TASK DIRECTIONS:
Recast the lines between the one holding "Pengumuman Seleksi Pemilihan Anggota" and the one holding "ces dernières années et en enco", inclusive, as a Markdown table with two columns: Row, numbering each line in order, and Line, giving its text. Skip any blank lines.

RECORDED INFORMATION:
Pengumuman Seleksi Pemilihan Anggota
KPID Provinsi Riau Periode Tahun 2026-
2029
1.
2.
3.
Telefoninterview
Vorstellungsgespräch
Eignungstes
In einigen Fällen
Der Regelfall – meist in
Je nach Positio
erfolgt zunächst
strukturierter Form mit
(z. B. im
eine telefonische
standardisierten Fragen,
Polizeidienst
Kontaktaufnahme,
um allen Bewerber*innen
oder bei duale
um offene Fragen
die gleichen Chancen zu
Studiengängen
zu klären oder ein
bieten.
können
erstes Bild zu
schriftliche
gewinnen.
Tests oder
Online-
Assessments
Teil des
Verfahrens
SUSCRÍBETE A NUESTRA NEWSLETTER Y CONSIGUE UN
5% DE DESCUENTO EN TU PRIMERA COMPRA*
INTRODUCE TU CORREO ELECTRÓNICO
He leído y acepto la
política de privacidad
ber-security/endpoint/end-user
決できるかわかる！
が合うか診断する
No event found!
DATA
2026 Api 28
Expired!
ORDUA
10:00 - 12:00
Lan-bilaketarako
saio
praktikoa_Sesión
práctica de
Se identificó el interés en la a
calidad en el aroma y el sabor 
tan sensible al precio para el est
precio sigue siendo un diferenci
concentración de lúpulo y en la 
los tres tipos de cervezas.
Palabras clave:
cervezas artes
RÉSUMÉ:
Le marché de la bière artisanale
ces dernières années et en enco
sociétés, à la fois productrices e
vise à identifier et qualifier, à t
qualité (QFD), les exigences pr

==

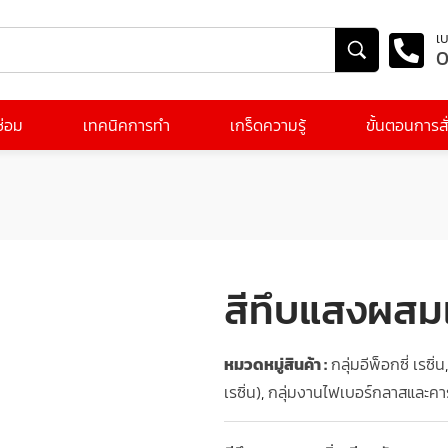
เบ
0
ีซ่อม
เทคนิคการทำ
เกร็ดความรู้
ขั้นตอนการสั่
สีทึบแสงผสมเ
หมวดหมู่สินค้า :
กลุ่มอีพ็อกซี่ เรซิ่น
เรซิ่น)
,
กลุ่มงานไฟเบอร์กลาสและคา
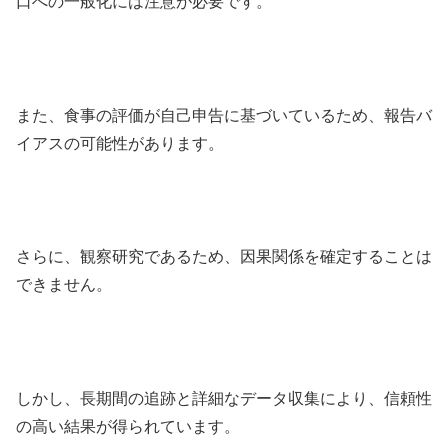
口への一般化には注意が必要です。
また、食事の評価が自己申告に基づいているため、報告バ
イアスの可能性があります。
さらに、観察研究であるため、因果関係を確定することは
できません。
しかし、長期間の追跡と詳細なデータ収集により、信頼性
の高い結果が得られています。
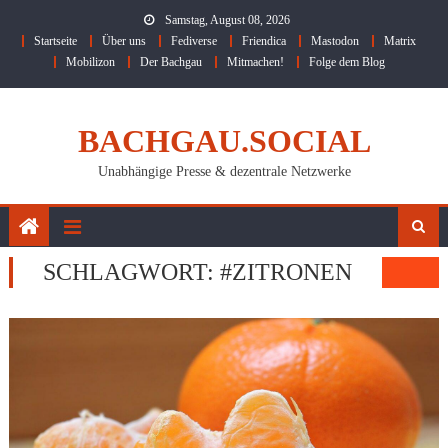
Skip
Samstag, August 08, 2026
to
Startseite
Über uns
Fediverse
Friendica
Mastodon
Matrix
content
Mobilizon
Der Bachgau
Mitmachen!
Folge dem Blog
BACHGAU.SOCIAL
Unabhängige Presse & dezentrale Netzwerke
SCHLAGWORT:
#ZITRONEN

RESULT OF THE TASK:
| Row | Line |
|---|---|
| 1 | Pengumuman Seleksi Pemilihan Anggota |
| 2 | KPID Provinsi Riau Periode Tahun 2026- |
| 3 | 2029 |
| 4 | 1. |
| 5 | 2. |
| 6 | 3. |
| 7 | Telefoninterview |
| 8 | Vorstellungsgespräch |
| 9 | Eignungstes |
| 10 | In einigen Fällen |
| 11 | Der Regelfall – meist in |
| 12 | Je nach Positio |
| 13 | erfolgt zunächst |
| 14 | strukturierter Form mit |
| 15 | (z. B. im |
| 16 | eine telefonische |
| 17 | standardisierten Fragen, |
| 18 | Polizeidienst |
| 19 | Kontaktaufnahme, |
| 20 | um allen Bewerber*innen |
| 21 | oder bei duale |
| 22 | um offene Fragen |
| 23 | die gleichen Chancen zu |
| 24 | Studiengängen |
| 25 | zu klären oder ein |
| 26 | bieten. |
| 27 | können |
| 28 | erstes Bild zu |
| 29 | schriftliche |
| 30 | gewinnen. |
| 31 | Tests oder |
| 32 | Online- |
| 33 | Assessments |
| 34 | Teil des |
| 35 | Verfahrens |
| 36 | SUSCRÍBETE A NUESTRA NEWSLETTER Y CONSIGUE UN |
| 37 | 5% DE DESCUENTO EN TU PRIMERA COMPRA* |
| 38 | INTRODUCE TU CORREO ELECTRÓNICO |
| 39 | He leído y acepto la |
| 40 | política de privacidad |
| 41 | ber-security/endpoint/end-user |
| 42 | 決できるかわかる！ |
| 43 | が合うか診断する |
| 44 | No event found! |
| 45 | DATA |
| 46 | 2026 Api 28 |
| 47 | Expired! |
| 48 | ORDUA |
| 49 | 10:00 - 12:00 |
| 50 | Lan-bilaketarako |
| 51 | saio |
| 52 | praktikoa_Sesión |
| 53 | práctica de |
| 54 | Se identificó el interés en la a |
| 55 | calidad en el aroma y el sabor  |
| 56 | tan sensible al precio para el est |
| 57 | precio sigue siendo un diferenci |
| 58 | concentración de lúpulo y en la  |
| 59 | los tres tipos de cervezas. |
| 60 | Palabras clave: |
| 61 | cervezas artes |
| 62 | RÉSUMÉ: |
| 63 | Le marché de la bière artisanale |
| 64 | ces dernières années et en enco |